== MATERIAL PROVIDED ==

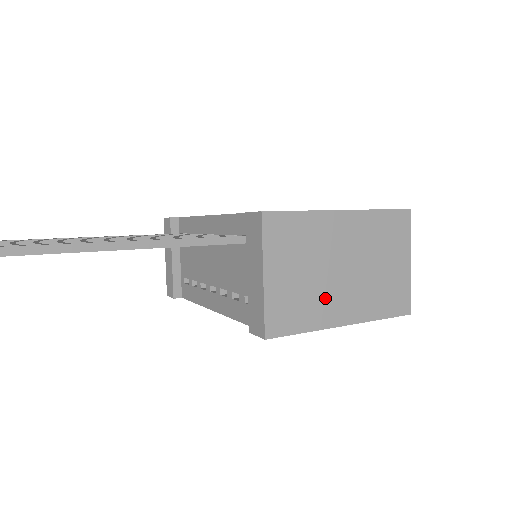
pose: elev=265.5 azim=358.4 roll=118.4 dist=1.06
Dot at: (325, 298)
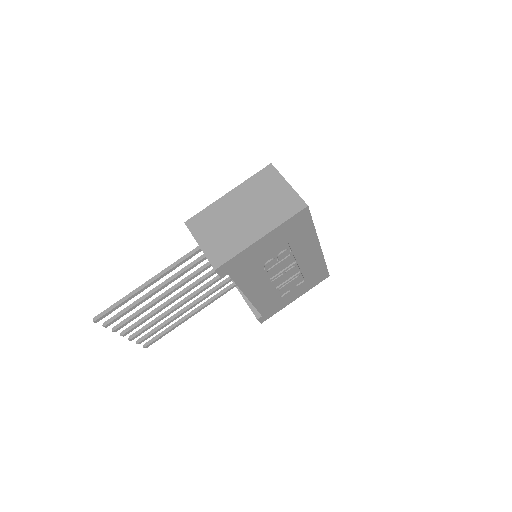
Dot at: (240, 233)
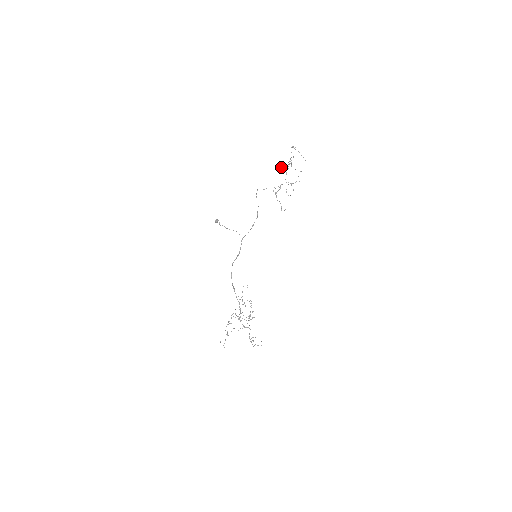
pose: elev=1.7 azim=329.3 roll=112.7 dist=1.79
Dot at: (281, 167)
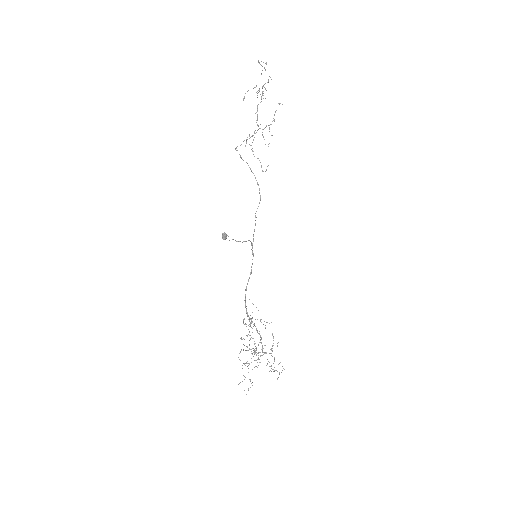
Dot at: occluded
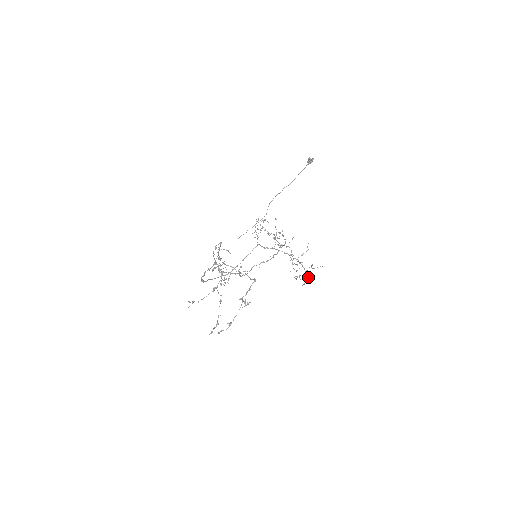
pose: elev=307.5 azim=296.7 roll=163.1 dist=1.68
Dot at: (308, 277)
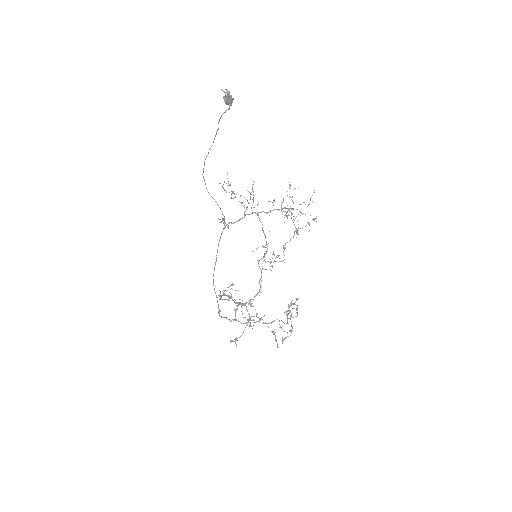
Dot at: occluded
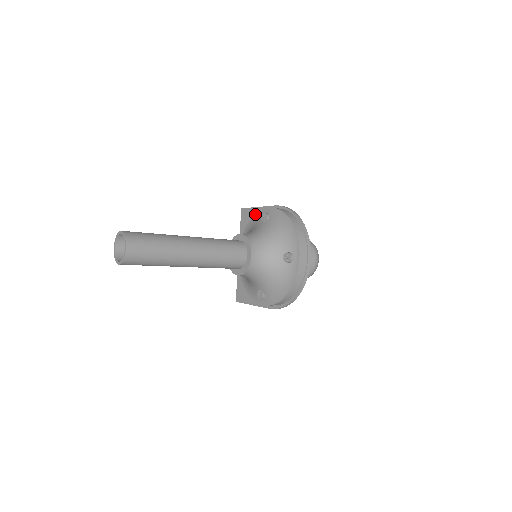
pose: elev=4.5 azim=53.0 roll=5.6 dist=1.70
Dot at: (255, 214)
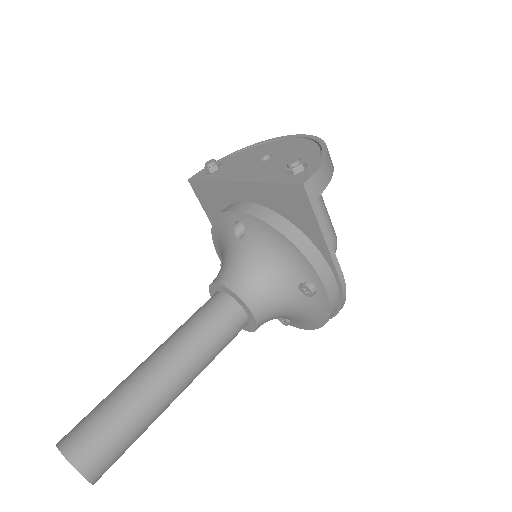
Dot at: (304, 257)
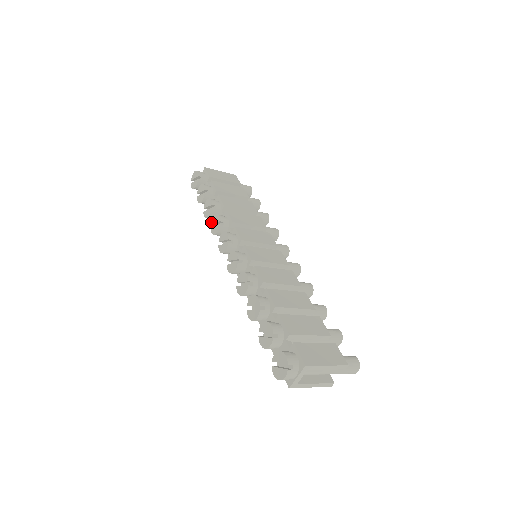
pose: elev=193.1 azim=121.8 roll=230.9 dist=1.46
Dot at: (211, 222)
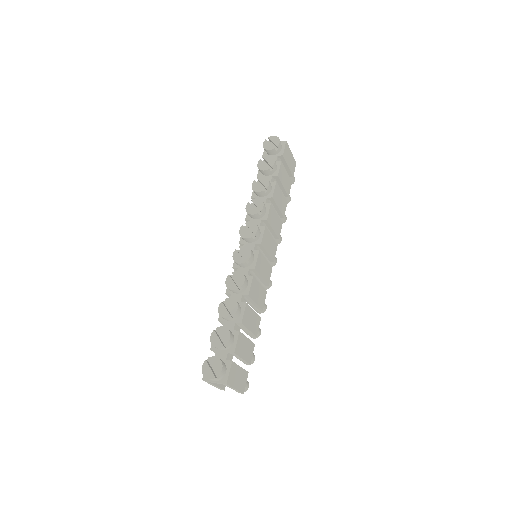
Dot at: (253, 199)
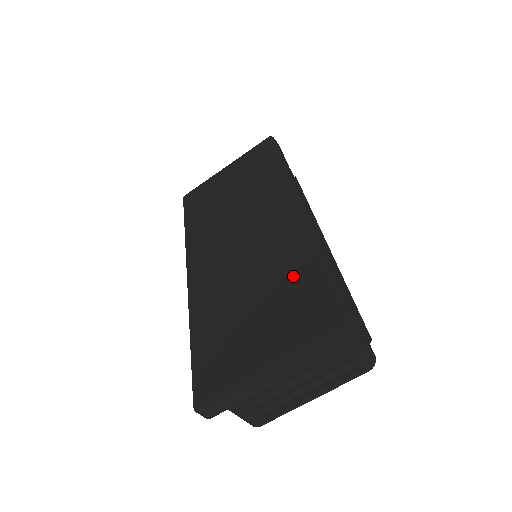
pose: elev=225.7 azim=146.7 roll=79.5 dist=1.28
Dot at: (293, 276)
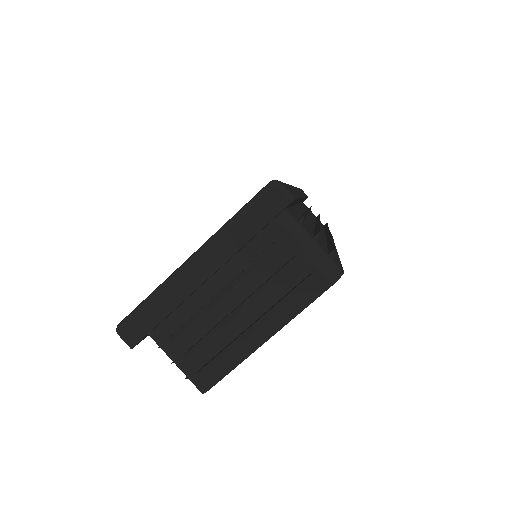
Dot at: occluded
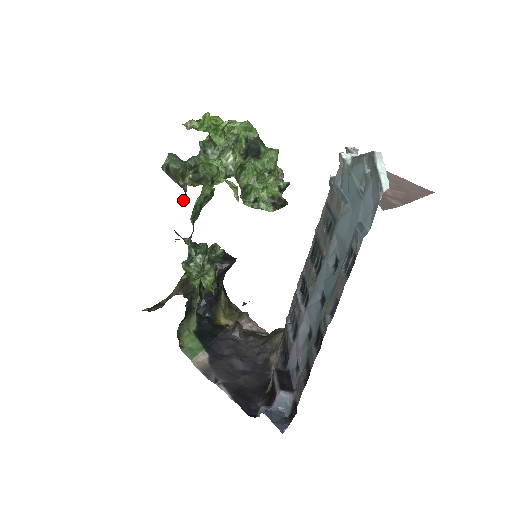
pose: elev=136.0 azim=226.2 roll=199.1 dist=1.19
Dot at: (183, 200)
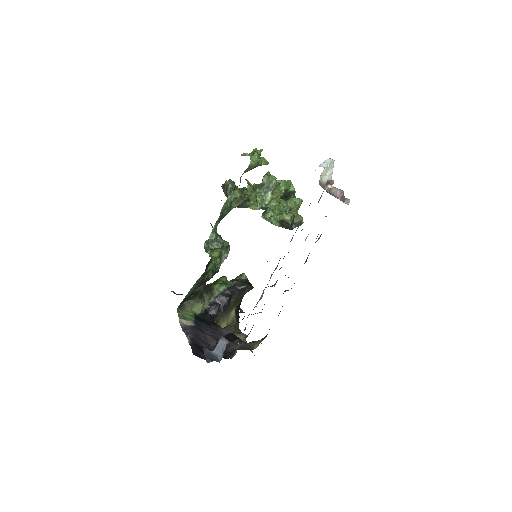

===

WHAT THE TASK REQUIRES
Put all the rows above into a numbered list with one line per item, skipping blank lines and leaving the pictures out.

OUTPUT FOR THIS EXERCISE
1. pose: elev=265.5 azim=358.4 roll=118.4 dist=1.06
2. Dot at: (325, 298)
3. Dot at: (240, 233)
4. pose: elev=1.7 azim=329.3 roll=112.7 dist=1.79
5. Dot at: (281, 167)
6. Dot at: occluded
7. pose: elev=307.5 azim=296.7 roll=163.1 dist=1.68
8. Dot at: (308, 277)
9. Dot at: occluded
10. pose: elev=4.5 azim=53.0 roll=5.6 dist=1.70
11. Dot at: (255, 214)
12. Dot at: (304, 257)
13. pose: elev=193.1 azim=121.8 roll=230.9 dist=1.46
14. Dot at: (211, 222)
15. Dot at: (253, 199)
16. pose: elev=225.7 azim=146.7 roll=79.5 dist=1.28
17. Dot at: (293, 276)
18. Dot at: occluded
19. pose: elev=136.0 azim=226.2 roll=199.1 dist=1.19
20. Dot at: (183, 200)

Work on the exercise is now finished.